Its worth looking at
https://history.nasa.gov/SP-4218/ch4.htm which covers the earlier history of the Arecibo dish.
The only comparable dish for long range deep space radar is in southern China:
https://en.wikipedia.org/wiki/Five-hundred-meter_Aperture_Spherical_TelescopeIts only been online since 2017 and wasn't fully operational till the beginning of this year. We are lucky not to have had a critical gap in Earth's planetary radar capabilty.
Can the Western world really afford to leave accurate orbit characterization of Earth crossing asteroid threats to the Chinese? There aren't that many near equatorial suitable sites in countries that are firmly under Western world control, so IMHO rebuilding at Arecebo is well worth considering - its already got most of the ancillary infrastructure required and a prepared depression that just needs the scrap cleared out.
The dish was originally wire mesh (literally chicken wire) and was upgraded to aluminum panels in the early '70s to extend its capability to S band operation. A wire mesh dish (or partially wire mesh with a high quality aluminum reflector in the center, elongated on its north-south axis) might be a cheap way of getting reasonable capability back into operation on the site. Its possible that significant areas of the reflector panels could be salvaged safely for reuse.

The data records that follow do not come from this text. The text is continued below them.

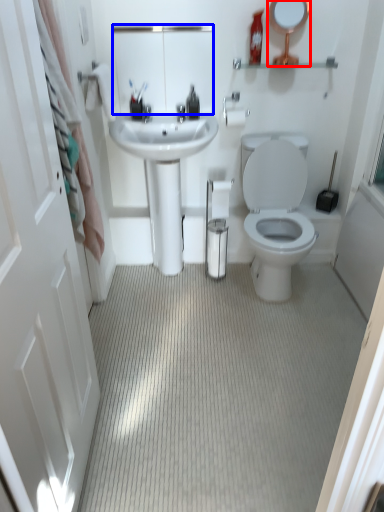
Question: Which of the following is the farthest to the observer, mirror (highlighted by a red box) or mirror (highlighted by a blue box)?

Choices:
 (A) mirror
 (B) mirror

Answer: (B)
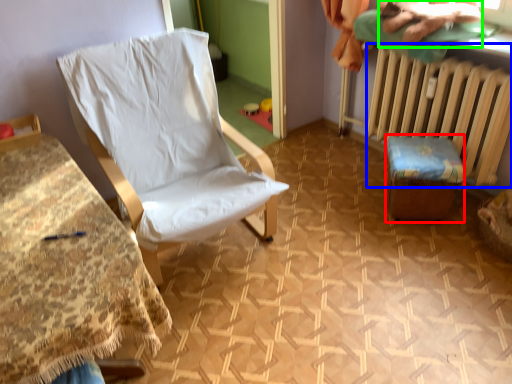
Question: Estimate the real-world distances between objects in this image. Which object is farther from furniture (highlighted by a red box), radiator (highlighted by a blue box) or fabric (highlighted by a green box)?

Choices:
 (A) radiator
 (B) fabric

Answer: (B)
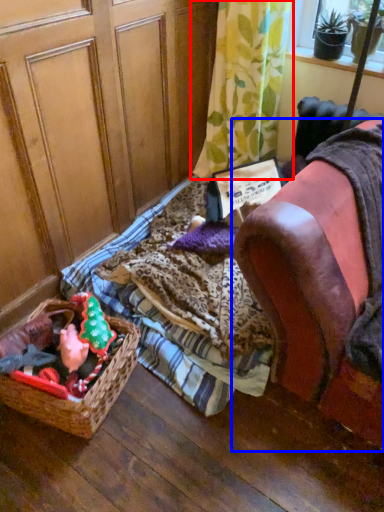
Question: Which of the following is the farthest to the observer, curtain (highlighted by a red box) or furniture (highlighted by a blue box)?

Choices:
 (A) curtain
 (B) furniture

Answer: (A)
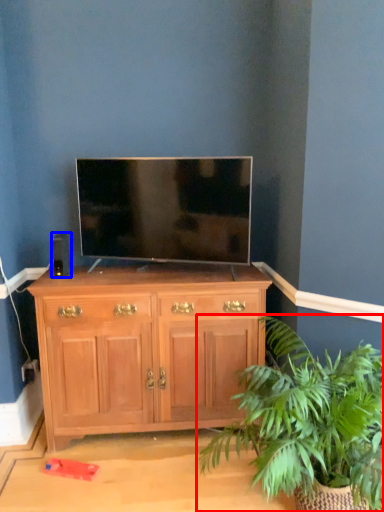
Question: Which point is further to the camera, houseplant (highlighted by a red box) or speaker (highlighted by a blue box)?

Choices:
 (A) houseplant
 (B) speaker

Answer: (B)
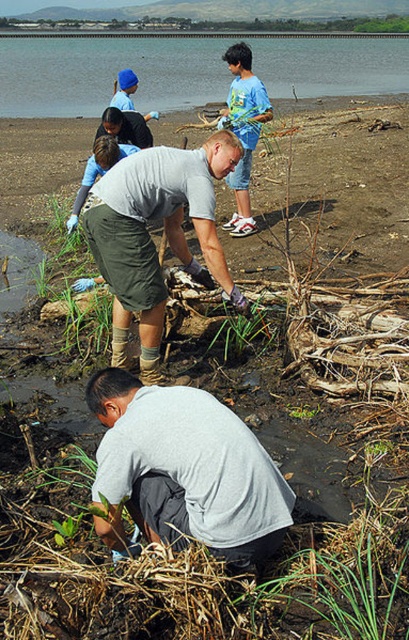
You are a photographer trying to capture a closeup shot of the gray matte shorts at center and the blue cotton shirt at upper center. Which object would require you to move closer to the subject to get a clear image?

The gray matte shorts at center occupies less space in the frame than the blue cotton shirt at upper center, so you would need to move closer to the gray matte shorts at center to capture it in a clear closeup.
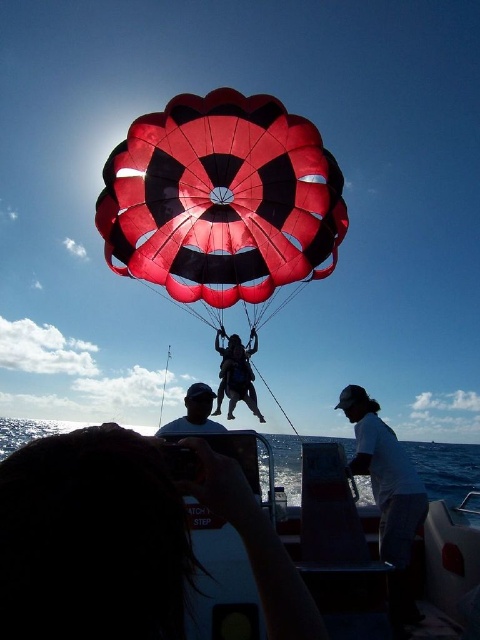
Which is behind, point (127, 275) or point (364, 480)?

Positioned behind is point (364, 480).

Can you confirm if red/black nylon parachute at center is wider than transparent blue water at lower center?

No.

Between point (316, 188) and point (451, 454), which one is positioned in front?

Point (316, 188)

The height and width of the screenshot is (640, 480). Identify the location of red/black nylon parachute at center. (222, 198).

Measure the distance between red/black nylon parachute at center and white cotton shirt at lower right.

The distance of red/black nylon parachute at center from white cotton shirt at lower right is 23.43 meters.

How far apart are red/black nylon parachute at center and white cotton shirt at lower right?

red/black nylon parachute at center and white cotton shirt at lower right are 23.43 meters apart.

Which is behind, point (266, 129) or point (363, 474)?

Point (266, 129)

The height and width of the screenshot is (640, 480). What are the coordinates of `red/black nylon parachute at center` in the screenshot? It's located at (222, 198).

Is white plastic boat at lower center further to camera compared to transparent blue water at lower center?

No, white plastic boat at lower center is in front of transparent blue water at lower center.

Is point (23, 458) closer to viewer compared to point (0, 432)?

Yes, point (23, 458) is closer to viewer.

This screenshot has width=480, height=640. Describe the element at coordinates (127, 540) in the screenshot. I see `white plastic boat at lower center` at that location.

I want to click on white plastic boat at lower center, so click(x=127, y=540).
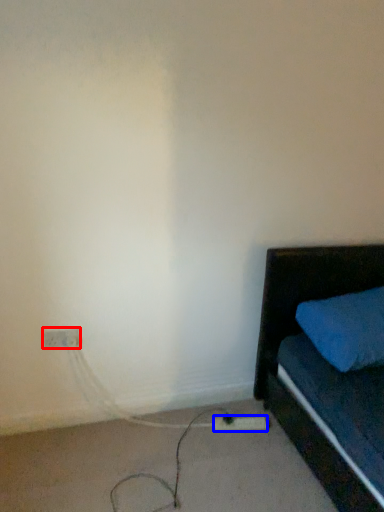
Question: Which point is further to the camera, electric outlet (highlighted by a red box) or extension cord (highlighted by a blue box)?

Choices:
 (A) electric outlet
 (B) extension cord

Answer: (B)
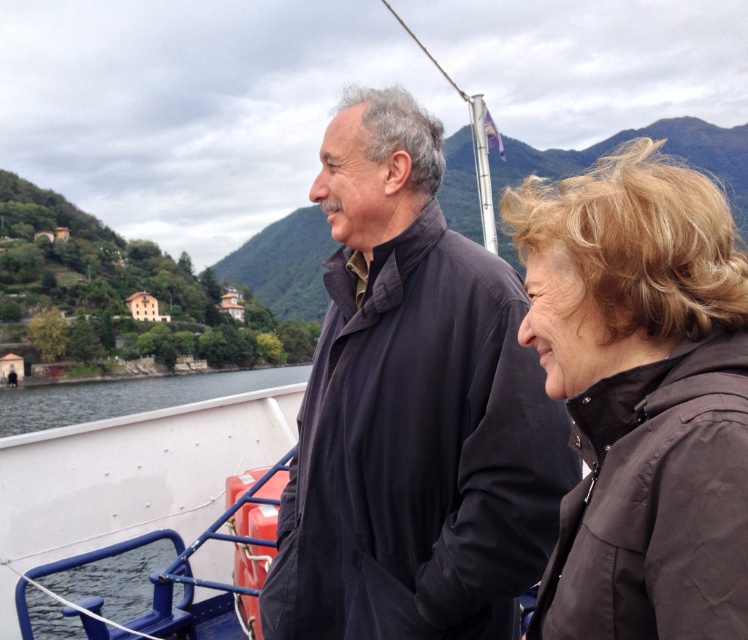
Question: Which point appears closest to the camera in this image?

Choices:
 (A) (22, 532)
 (B) (542, 596)
 (C) (21, 424)
 (D) (453, 481)

Answer: (B)

Question: Observing the image, what is the correct spatial positioning of white matte boat at center in reference to white smooth water at lower left?

Choices:
 (A) below
 (B) above

Answer: (B)

Question: Which object is the farthest from the white smooth water at lower left?

Choices:
 (A) brown matte jacket at right
 (B) dark matte jacket at center
 (C) white matte boat at center

Answer: (A)

Question: From the image, what is the correct spatial relationship of brown matte jacket at right in relation to white matte boat at center?

Choices:
 (A) below
 (B) above

Answer: (B)

Question: Considering the relative positions of brown matte jacket at right and white matte boat at center in the image provided, where is brown matte jacket at right located with respect to white matte boat at center?

Choices:
 (A) right
 (B) left

Answer: (A)

Question: Which object is farther from the camera taking this photo?

Choices:
 (A) dark matte jacket at center
 (B) brown matte jacket at right
 (C) white smooth water at lower left

Answer: (C)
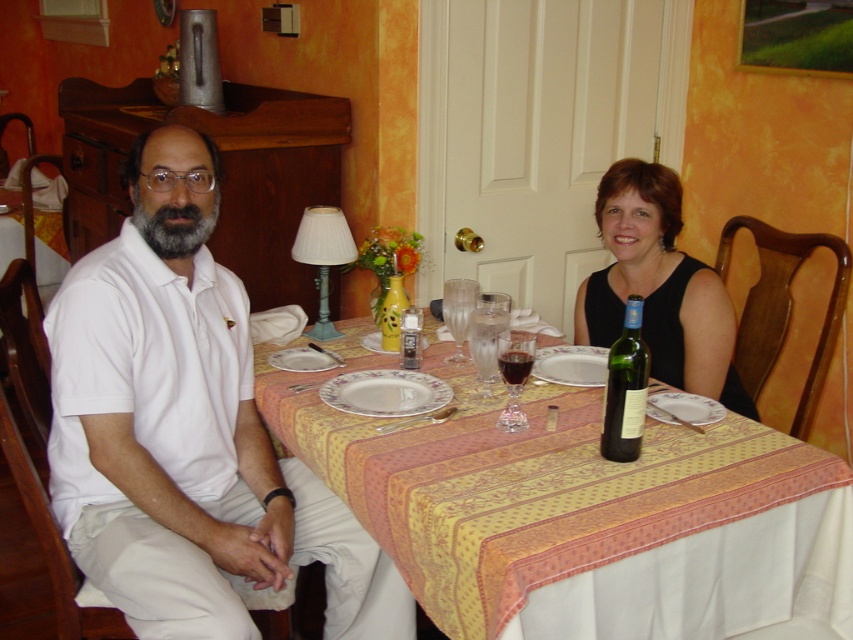
Question: Which object appears farthest from the camera in this image?

Choices:
 (A) transparent glass wine glass at center
 (B) translucent glass vase at table center
 (C) yellow fabric tablecloth at center

Answer: (B)

Question: Is transparent glass wine glass at center to the left of translucent glass vase at table center from the viewer's perspective?

Choices:
 (A) yes
 (B) no

Answer: (B)

Question: Where is black fabric dress at upper right located in relation to transparent glass at table center in the image?

Choices:
 (A) below
 (B) above

Answer: (B)

Question: Is green glass bottle at table center positioned behind transparent glass wine glass at table center?

Choices:
 (A) no
 (B) yes

Answer: (A)

Question: Estimate the real-world distances between objects in this image. Which object is closer to the matte yellow glass bottle at center?

Choices:
 (A) translucent glass vase at table center
 (B) black fabric dress at upper right

Answer: (A)

Question: Estimate the real-world distances between objects in this image. Which object is farther from the transparent glass wine glass at center?

Choices:
 (A) green glass bottle at table center
 (B) matte yellow glass bottle at center
 (C) black fabric dress at upper right
 (D) transparent glass wine glass at table center

Answer: (C)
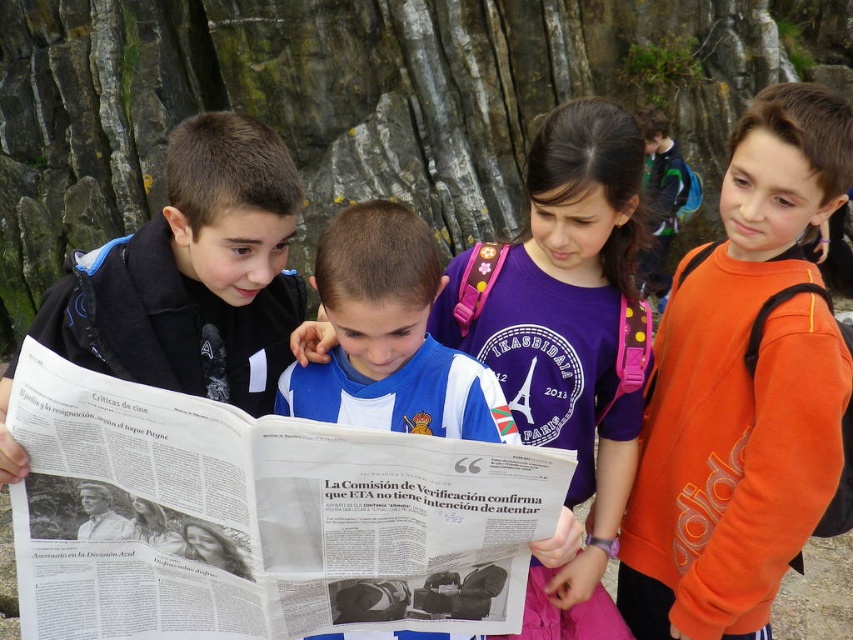
Based on the scene description, which child is wearing a taller garment between the orange fleece sweatshirt at right and the matte black jacket at center?

The orange fleece sweatshirt at right is much taller than the matte black jacket at center.

Consider the image. Based on the scene description, which child is positioned lower in the image between the orange fleece sweatshirt at right and the matte black jacket at center?

The orange fleece sweatshirt at right is positioned below the matte black jacket at center in the image.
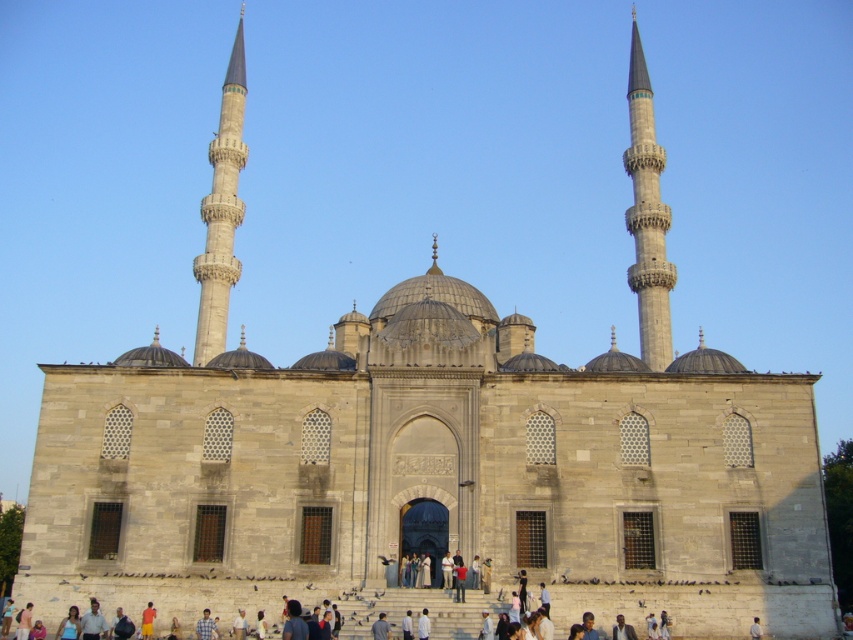
Which is more to the right, gray stone minaret at right or gray stone minaret at left?

gray stone minaret at right

Which is below, gray stone minaret at right or gray stone minaret at left?

gray stone minaret at left

This screenshot has height=640, width=853. I want to click on gray stone minaret at right, so click(x=647, y=216).

You are a GUI agent. You are given a task and a screenshot of the screen. Output one action in this format:
    pyautogui.click(x=<x>, y=<y>)
    Task: Click on the gray stone minaret at right
    The height and width of the screenshot is (640, 853).
    Given the screenshot: What is the action you would take?
    pyautogui.click(x=647, y=216)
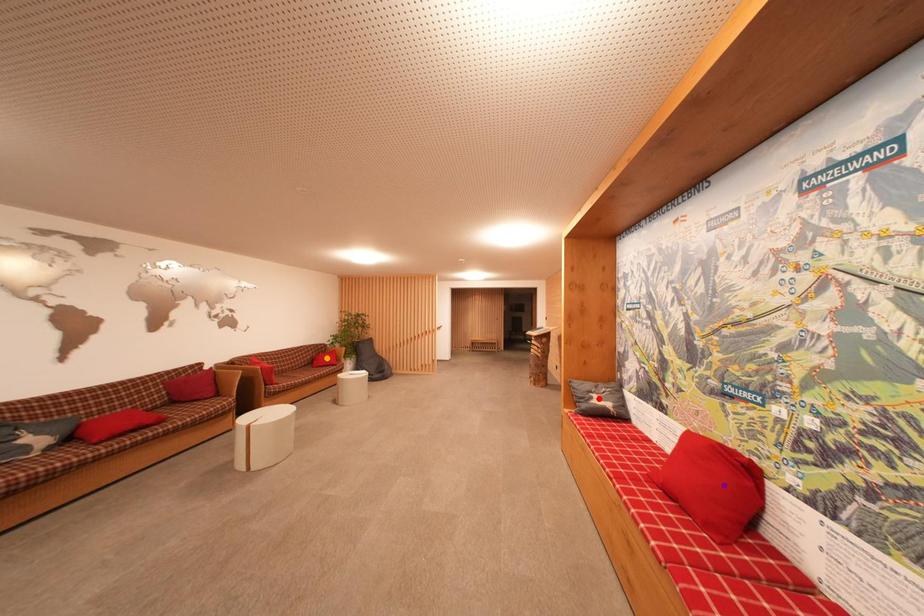
Order these from nearest to farthest:
purple point
red point
orange point

orange point < red point < purple point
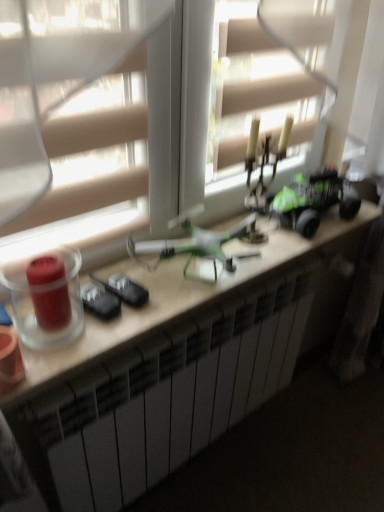
Question: Does transparent glass candle at left, arranged as the 1th candle holder when viewed from the left, have a lesser width compared to white matte desk at center?

Choices:
 (A) no
 (B) yes

Answer: (B)

Question: Can you confirm if transparent glass candle at left, arranged as the 1th candle holder when viewed from the left, is taller than white matte desk at center?

Choices:
 (A) yes
 (B) no

Answer: (B)

Question: Is transparent glass candle at left, arranged as the 1th candle holder when viewed from the left, positioned with its back to white matte desk at center?

Choices:
 (A) no
 (B) yes

Answer: (A)

Question: Is transparent glass candle at left, the second candle holder positioned from the right, surrounding white matte desk at center?

Choices:
 (A) yes
 (B) no

Answer: (B)

Question: Can you confirm if transparent glass candle at left, arranged as the 1th candle holder when viewed from the left, is positioned to the left of white matte desk at center?

Choices:
 (A) no
 (B) yes

Answer: (B)

Question: Considering the positions of white matte desk at center and transparent glass candle at left, arranged as the 1th candle holder when viewed from the left, in the image, is white matte desk at center bigger or smaller than transparent glass candle at left, arranged as the 1th candle holder when viewed from the left,?

Choices:
 (A) small
 (B) big

Answer: (B)

Question: From a real-world perspective, relative to transparent glass candle at left, the second candle holder positioned from the right, is white matte desk at center vertically above or below?

Choices:
 (A) below
 (B) above

Answer: (A)

Question: From the image's perspective, relative to transparent glass candle at left, arranged as the 1th candle holder when viewed from the left, is white matte desk at center above or below?

Choices:
 (A) below
 (B) above

Answer: (A)

Question: In the image, is white matte desk at center positioned in front of or behind transparent glass candle at left, arranged as the 1th candle holder when viewed from the left?

Choices:
 (A) behind
 (B) front

Answer: (A)

Question: From a real-world perspective, is green matte toy car at right above or below transparent plastic window at center?

Choices:
 (A) below
 (B) above

Answer: (A)

Question: From the image's perspective, is green matte toy car at right located above or below transparent plastic window at center?

Choices:
 (A) above
 (B) below

Answer: (B)

Question: Is green matte toy car at right inside the boundaries of transparent plastic window at center, or outside?

Choices:
 (A) outside
 (B) inside

Answer: (A)

Question: Is green matte toy car at right wider or thinner than transparent plastic window at center?

Choices:
 (A) thin
 (B) wide

Answer: (B)

Question: Is transparent glass candle at left, the second candle holder positioned from the right, taller or shorter than white matte desk at center?

Choices:
 (A) tall
 (B) short

Answer: (B)

Question: Is transparent glass candle at left, arranged as the 1th candle holder when viewed from the left, in front of or behind white matte desk at center in the image?

Choices:
 (A) behind
 (B) front

Answer: (B)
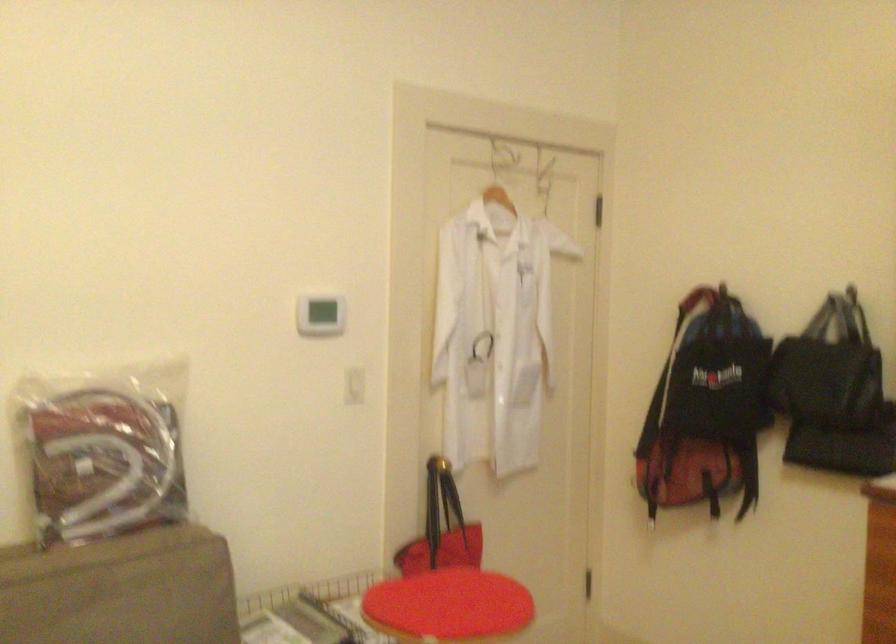
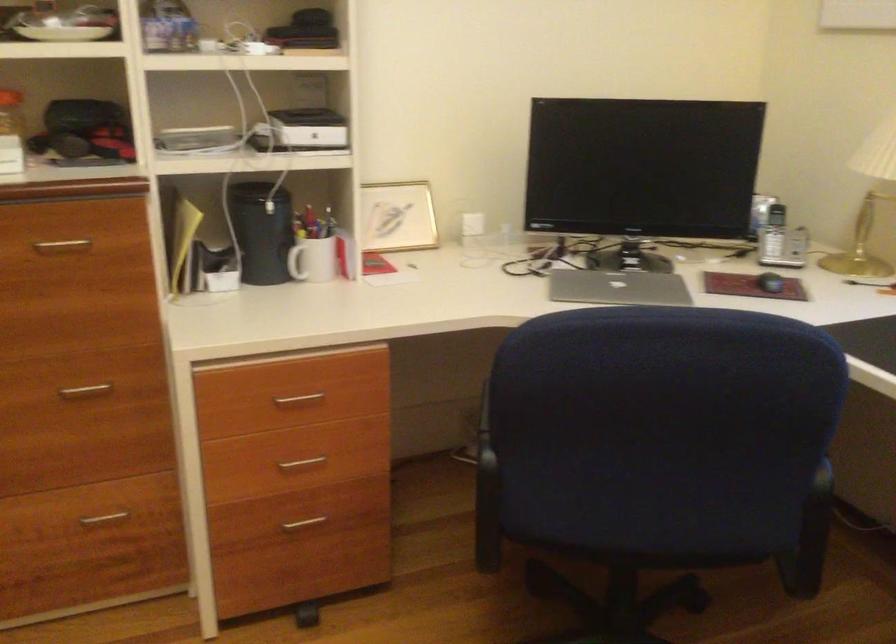
Based on the continuous images, in which direction is the camera rotating?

The Arecibo feed platform needed to be as massive as it was because it was built with 1960's technology. Modern composites would permit a much lighter structure, and modern electronics would permit a significantly smaller structure, so it could reasonably be lowered onto composite pylons protruding through the reflector to 'dock' it for maintenance and to withstand hurricanes. Initially it could be lofted by a commercially available tower crane with its base located in the eastern or western quadrants of the reflector. As funds allow, it could be upgraded to a suspension system similar to the previous one, but built with corrosion resistant materials.